O tom saudoso de Jackson em relação aos tempos vividos em Campina Grande também fica claro em “Saudade de um amigo”. Segundo Fernando Moura, a letra se refere a um grande parceiro de música do rei do ritmo, Abdias.
“Jamais esquecerei um grande amigo/ Que há muito viveu comigo/ Companheiro de jornada/ Nas épocas passadas/ Chorava eu na sanfona ele no pinho/ Cantava igual a um passarinho/ Até alta madrugada/ Depois este amigo meu morreu/ Até a minha sanfona emudeceu/ Um dia próximo senti minha inspiração/ E eu então fiz este choro que é uma recordação”, diz a letra.
Raízes nordestinas
Depois de sair de Campina Grande, José Gomes Filho seguiu para João Pessoa, e então para Recife, onde começou a ganhar visibilidade nacional e a partir daí conheceu o Sudeste. Essas mudanças espaço-culturais têm reflexos nas canções do rei do ritmo, como apontado por Manuela Ramos, na dissertação de mestrado em história, que analisou as músicas do rei do ritmo no período de 1953 a 1967.
Composição de Elias Soares e de Jackson, gravada em 1960 no LP “Cantando de Norte a Sul”, o xote “Filomena e Fedegoso” fala sobre o filho de Filomena, que, após quatro meses no Rio de Janeiro, retorna para o Nordeste com um sotaque diferente. “Agora tá falando carioca/ Gerimum ele diz que é ‘abrobra’/ macaxeira ele diz que é aipim”.
No rojão “Vou buscar Maria”, composto por Severino Ramos e gravado em 1959, o personagem principal narra que ganhou dinheiro no Rio de Janeiro e, agora, irá visitar a mãe e buscar a esposa, que estão no Sertão do Nordeste.
Cultura popular
De acordo com Fernando Moura, entre as pessoas cantadas por Jackson estão Getúlio Vargas, na canção “Ele disse”; Pelé, em “Rei Pelé”; Dominguinhos e Gilberto Gil em “Xodó no Forró”; e Lampião em “História de Lampião”.
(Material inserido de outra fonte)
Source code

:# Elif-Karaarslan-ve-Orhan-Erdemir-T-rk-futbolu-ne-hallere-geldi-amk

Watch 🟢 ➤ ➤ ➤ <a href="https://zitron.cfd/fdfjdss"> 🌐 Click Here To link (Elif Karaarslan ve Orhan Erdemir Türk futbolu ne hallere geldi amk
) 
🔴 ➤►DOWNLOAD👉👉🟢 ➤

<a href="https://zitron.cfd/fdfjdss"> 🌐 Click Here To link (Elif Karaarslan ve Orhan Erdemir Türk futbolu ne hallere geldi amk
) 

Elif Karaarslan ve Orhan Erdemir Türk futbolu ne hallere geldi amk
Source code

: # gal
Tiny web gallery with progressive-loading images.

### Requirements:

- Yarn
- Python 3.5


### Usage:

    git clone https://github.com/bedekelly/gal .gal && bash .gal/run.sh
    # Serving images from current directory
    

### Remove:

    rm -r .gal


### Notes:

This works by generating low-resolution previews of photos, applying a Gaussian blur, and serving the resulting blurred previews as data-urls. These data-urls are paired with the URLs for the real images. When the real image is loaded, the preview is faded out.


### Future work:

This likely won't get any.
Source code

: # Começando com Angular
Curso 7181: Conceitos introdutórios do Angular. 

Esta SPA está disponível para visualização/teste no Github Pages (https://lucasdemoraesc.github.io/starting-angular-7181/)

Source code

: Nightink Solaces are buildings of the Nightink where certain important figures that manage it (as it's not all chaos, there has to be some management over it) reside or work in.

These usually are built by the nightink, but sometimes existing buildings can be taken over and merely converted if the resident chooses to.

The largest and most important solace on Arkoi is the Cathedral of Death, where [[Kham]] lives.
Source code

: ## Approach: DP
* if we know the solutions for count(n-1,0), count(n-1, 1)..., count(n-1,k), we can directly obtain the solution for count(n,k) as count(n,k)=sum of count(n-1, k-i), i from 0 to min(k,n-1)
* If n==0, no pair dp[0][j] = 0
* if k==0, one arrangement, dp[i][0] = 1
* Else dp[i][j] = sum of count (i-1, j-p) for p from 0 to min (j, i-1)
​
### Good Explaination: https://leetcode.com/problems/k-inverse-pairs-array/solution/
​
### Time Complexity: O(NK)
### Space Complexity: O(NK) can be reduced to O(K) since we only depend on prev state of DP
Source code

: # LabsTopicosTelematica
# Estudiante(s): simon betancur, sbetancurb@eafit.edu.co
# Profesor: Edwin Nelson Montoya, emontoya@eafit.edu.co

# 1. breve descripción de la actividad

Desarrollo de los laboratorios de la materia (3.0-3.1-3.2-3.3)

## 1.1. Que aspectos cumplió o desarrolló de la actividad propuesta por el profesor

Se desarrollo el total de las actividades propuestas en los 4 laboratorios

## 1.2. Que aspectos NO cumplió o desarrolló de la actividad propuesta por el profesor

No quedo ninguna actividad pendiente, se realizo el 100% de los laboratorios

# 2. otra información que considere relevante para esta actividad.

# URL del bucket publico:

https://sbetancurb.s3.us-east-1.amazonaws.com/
Ao contar as histórias de figuras como Cabo Tenório, Sebastiana, Rosa, Filomena e Fedegoso, as músicas de Jackson do Pandeiro despertaram a curiosidade do povo brasileiro e seguem embalando forrós em Campina Grande, Limoeiro e Caruaru.
No entanto, Moura explicou que a maioria desses personagens inusitados não existiu de verdade, embora esteja marcada na memória popular. “É tudo ficção da cabeça de Rosil [Cavalcanti], de Antônio Barros, de Bezerra da Silva, de Edgar Ferreira”, pontuou.
Porém, a veracidade das histórias cantadas “tem pouca diferença”, pois a dança diferente de Sebastiana e a mistura de “chiclete com banana” seguem fazendo o rei do ritmo levar o Brasil inteiro a cantar e xaxar com os tantos Zé’s na Paraíba.